PROVIDED RECORDS: Begin
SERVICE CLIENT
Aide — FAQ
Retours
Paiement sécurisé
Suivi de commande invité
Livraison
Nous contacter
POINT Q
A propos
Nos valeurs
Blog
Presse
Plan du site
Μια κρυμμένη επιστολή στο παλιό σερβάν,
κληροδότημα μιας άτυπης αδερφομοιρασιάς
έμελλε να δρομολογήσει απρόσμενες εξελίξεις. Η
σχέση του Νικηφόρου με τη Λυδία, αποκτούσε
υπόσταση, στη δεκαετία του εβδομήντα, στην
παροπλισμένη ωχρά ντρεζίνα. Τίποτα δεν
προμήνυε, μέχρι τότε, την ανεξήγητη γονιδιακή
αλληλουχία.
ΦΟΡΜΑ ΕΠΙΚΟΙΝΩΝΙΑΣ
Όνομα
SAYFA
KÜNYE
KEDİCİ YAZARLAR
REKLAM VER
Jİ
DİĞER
PROVIDED RECORDS: End
PROVIDED RECORDS: Begin
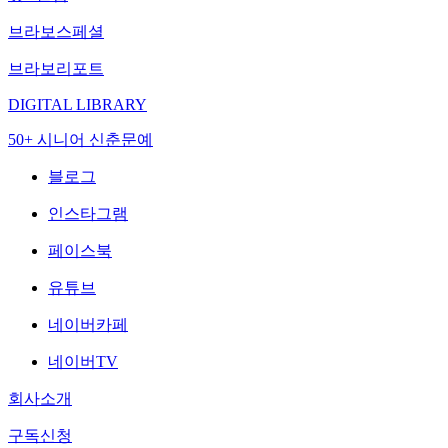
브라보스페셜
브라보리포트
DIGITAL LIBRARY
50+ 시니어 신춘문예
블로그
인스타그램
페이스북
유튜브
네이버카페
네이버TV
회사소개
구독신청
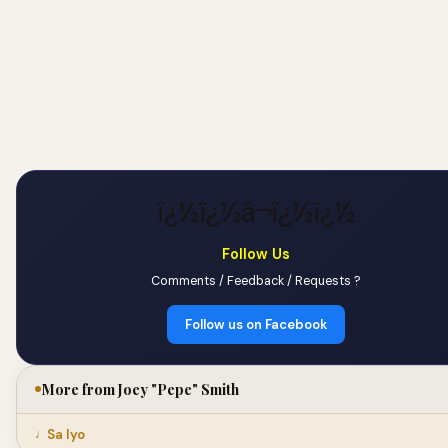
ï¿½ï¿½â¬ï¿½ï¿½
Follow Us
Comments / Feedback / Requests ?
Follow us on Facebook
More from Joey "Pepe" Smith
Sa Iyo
PROVIDED RECORDS: End
PROVIDED RECORDS: Begin
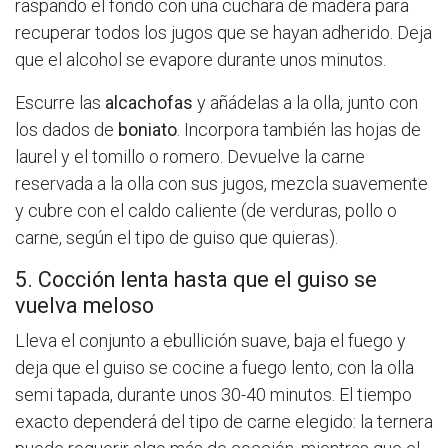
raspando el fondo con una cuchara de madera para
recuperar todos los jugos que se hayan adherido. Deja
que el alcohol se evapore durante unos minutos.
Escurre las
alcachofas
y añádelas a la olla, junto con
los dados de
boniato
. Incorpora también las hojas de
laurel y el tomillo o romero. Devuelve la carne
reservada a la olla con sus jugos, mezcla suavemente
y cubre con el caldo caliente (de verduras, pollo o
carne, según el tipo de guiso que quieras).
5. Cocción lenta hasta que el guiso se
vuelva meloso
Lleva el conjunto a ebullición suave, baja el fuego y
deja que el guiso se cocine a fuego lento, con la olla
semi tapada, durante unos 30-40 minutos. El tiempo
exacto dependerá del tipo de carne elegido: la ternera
PROVIDED RECORDS: End
* **WHAT YOU ARE ASKED TO DO**:
Your answer should be the exact lines above from the one with "que el alcohol" through the one with "exacto dependerá del", both included, and nothing besides.

* **SOLUTION FOR THIS EXERCISE**:
que el alcohol se evapore durante unos minutos.
Escurre las
alcachofas
y añádelas a la olla, junto con
los dados de
boniato
. Incorpora también las hojas de
laurel y el tomillo o romero. Devuelve la carne
reservada a la olla con sus jugos, mezcla suavemente
y cubre con el caldo caliente (de verduras, pollo o
carne, según el tipo de guiso que quieras).
5. Cocción lenta hasta que el guiso se
vuelva meloso
Lleva el conjunto a ebullición suave, baja el fuego y
deja que el guiso se cocine a fuego lento, con la olla
semi tapada, durante unos 30-40 minutos. El tiempo
exacto dependerá del tipo de carne elegido: la ternera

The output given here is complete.